Jefferson Was a Good Statesman, But a Lousy Theologian

Our book, DOUBTING THOMAS by Mark Beliles and me, documents that Thomas Jefferson was not a lifelong skeptic. When he was most useful to the country, he was by all outward appearances a professing Christian. In fact, in 1777, on his own time, as a layman, he helped found and donated generously to the creation of a church—the Calvinistical Reformed Church of Charlottesville, which called a patriotic, evangelical minister (ordained as an Anglican), Rev. Charles Clay, to serve as pastor. Jefferson wrote that he and other laymen created this church because they were desirous of “gospel knowledge.” Our book has 2 sermons by Rev. Clay. They are very evangelical. And this is the man whose ministry Jefferson supported.

Later in life, Jefferson harbored some doubts about core Christian doctrines, including the Trinity. We believe he was wrong in those doubts. The following are excerpted from DOUBTING THOMAS:

One of Jefferson’s Quaker friends from Delaware named William Canby wrote to Jefferson on August 27, 1813. They had corresponded in 1802, 1803, and 1808 on religion, and Canby had come earlier with the non-denominational/Quaker-allied Rev. Dorothy Ripley to a meeting with the President. But here Canby especially urges Jefferson to pursue a deeper relationship with God. Jefferson, confident in Canby’s Quaker rejection of creeds and even professional clergy, replied on September 18, saying: “…An eloquent preacher of your religious society, Richard Motte, in a discourse of much emotion and pathos, is said to have exclaimed aloud to his congregation, that he did not believe there was a Quaker, Presbyterian, Methodist or Baptist in heaven, having paused to give his hearers time to stare and to wonder. He added, that in heaven, God knew no distinctions, but considered all good men as his children, and as brethren of the same family. I believe, with the Quaker preacher, that he who steadily observes those moral precepts in which all religions concur, will never be questioned at the gates of heaven, as to the dogmas in which they all differ. That on entering there, all these are left behind us, and the Aristides and Catos, the Penns and Tillotsons, Presbyterians and Baptists, will find themselves united in all principles which are in concert with the reason of the supreme mind. …Of all the systems of morality, ancient or modern, which have come under my observation, none appear to me so pure as that of Jesus.…[Some,] usurping the judgment seat of God, denounce as his enemies all who cannot perceive the Geometrical logic of Euclid in the demonstrations of St. Athanasius, that three are one, and one is three; and yet that the one is not three nor the three one. In all essential points you and I are of the same religion; and I am too old to go into inquiries and changes as to the unessential.”

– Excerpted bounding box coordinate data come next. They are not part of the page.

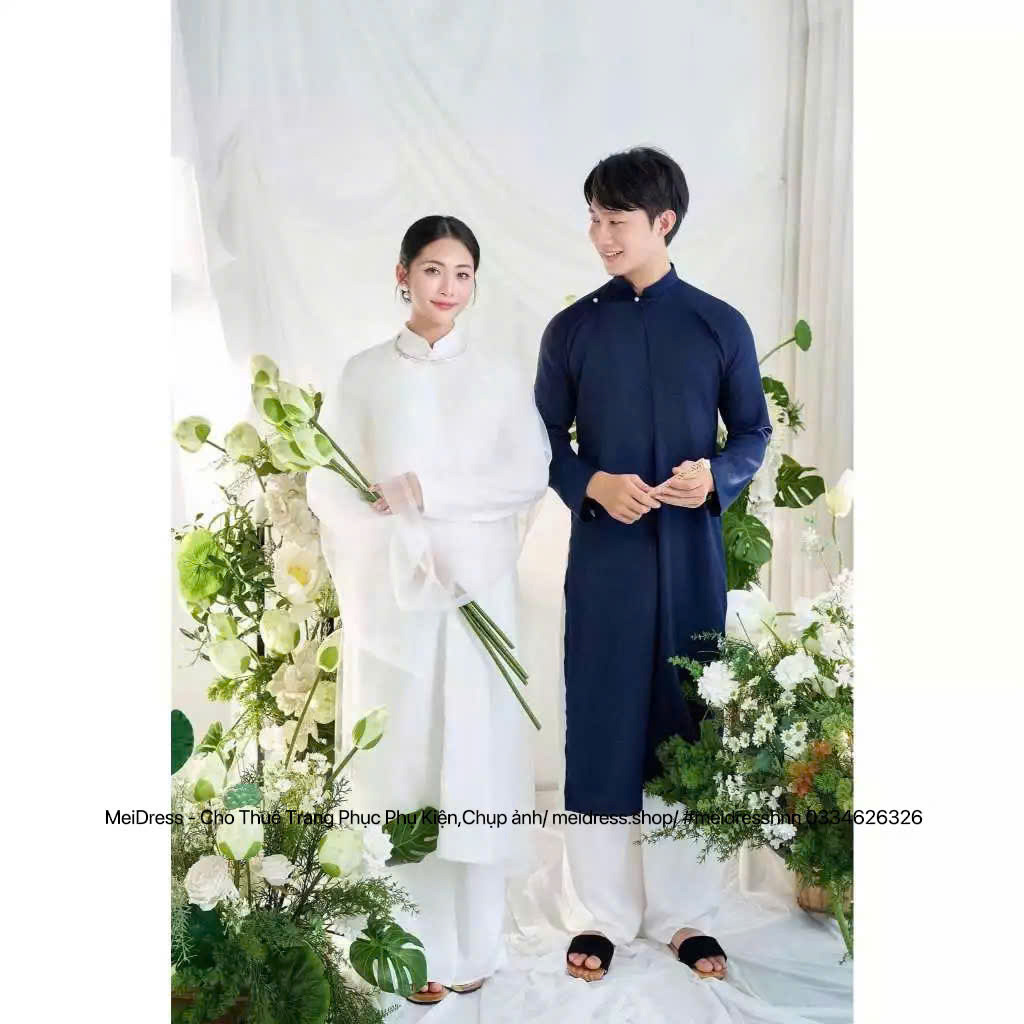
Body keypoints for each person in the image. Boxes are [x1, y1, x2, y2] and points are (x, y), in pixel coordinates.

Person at [533, 147, 772, 982]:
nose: (601, 236)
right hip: (607, 556)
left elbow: (753, 432)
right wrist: (590, 483)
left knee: (687, 721)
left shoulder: (718, 324)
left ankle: (685, 913)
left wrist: (719, 476)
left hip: (693, 554)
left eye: (616, 220)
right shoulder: (572, 330)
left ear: (663, 221)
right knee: (602, 719)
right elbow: (541, 441)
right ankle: (601, 912)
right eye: (593, 219)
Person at [305, 216, 551, 1004]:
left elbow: (527, 472)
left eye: (463, 273)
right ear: (402, 274)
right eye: (434, 270)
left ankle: (474, 943)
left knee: (470, 752)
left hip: (474, 592)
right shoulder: (365, 375)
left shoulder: (498, 376)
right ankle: (404, 948)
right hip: (394, 602)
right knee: (404, 754)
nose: (449, 287)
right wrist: (397, 537)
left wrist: (431, 499)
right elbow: (329, 482)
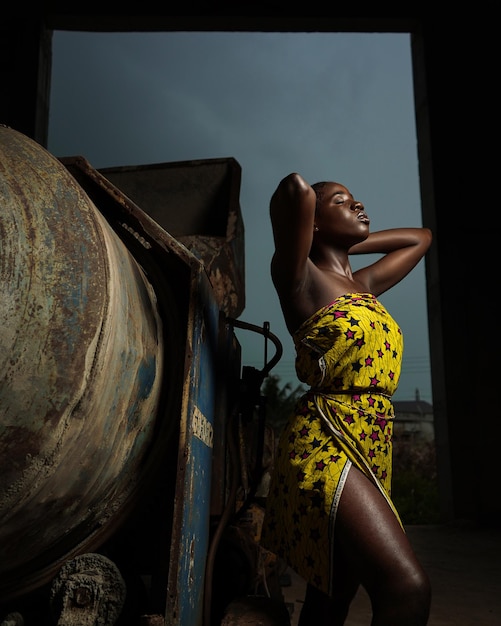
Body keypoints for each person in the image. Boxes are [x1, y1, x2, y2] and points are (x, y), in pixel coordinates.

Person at [260, 172, 432, 625]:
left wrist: (346, 241)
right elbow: (294, 189)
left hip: (373, 446)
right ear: (313, 223)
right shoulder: (299, 278)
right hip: (325, 443)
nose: (358, 206)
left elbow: (420, 238)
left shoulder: (365, 287)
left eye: (356, 200)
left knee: (329, 600)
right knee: (406, 589)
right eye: (342, 201)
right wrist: (316, 234)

Note: Aristides (530-468 BC) was a Greek statesman. Cato the Younger (95-46 BC) was a Roman. William Penn was the 17th century Quaker leader, who founded Pennsylvania—a haven for nonconformists. Tillotson was the Archbiship of Canterbury who lived 1630-1694. Thus, here is a mixture of ancient pagans (Greek and Roman) and relatively recent Christians. St. Athanasius was the fourth century church father who led the effort against heresies regarding the nature of Christ, and for whom an historic creed is named. When Jefferson includes pagans with Christians as going to heaven, he strays into the error of Universalism similar to Elias Smith and a few Restorationists who rejected the need of Christ’s atoning death for men to be restored to fellowship with God. This private letter to Canby would eventually be published in American newspapers and cause Jefferson concern.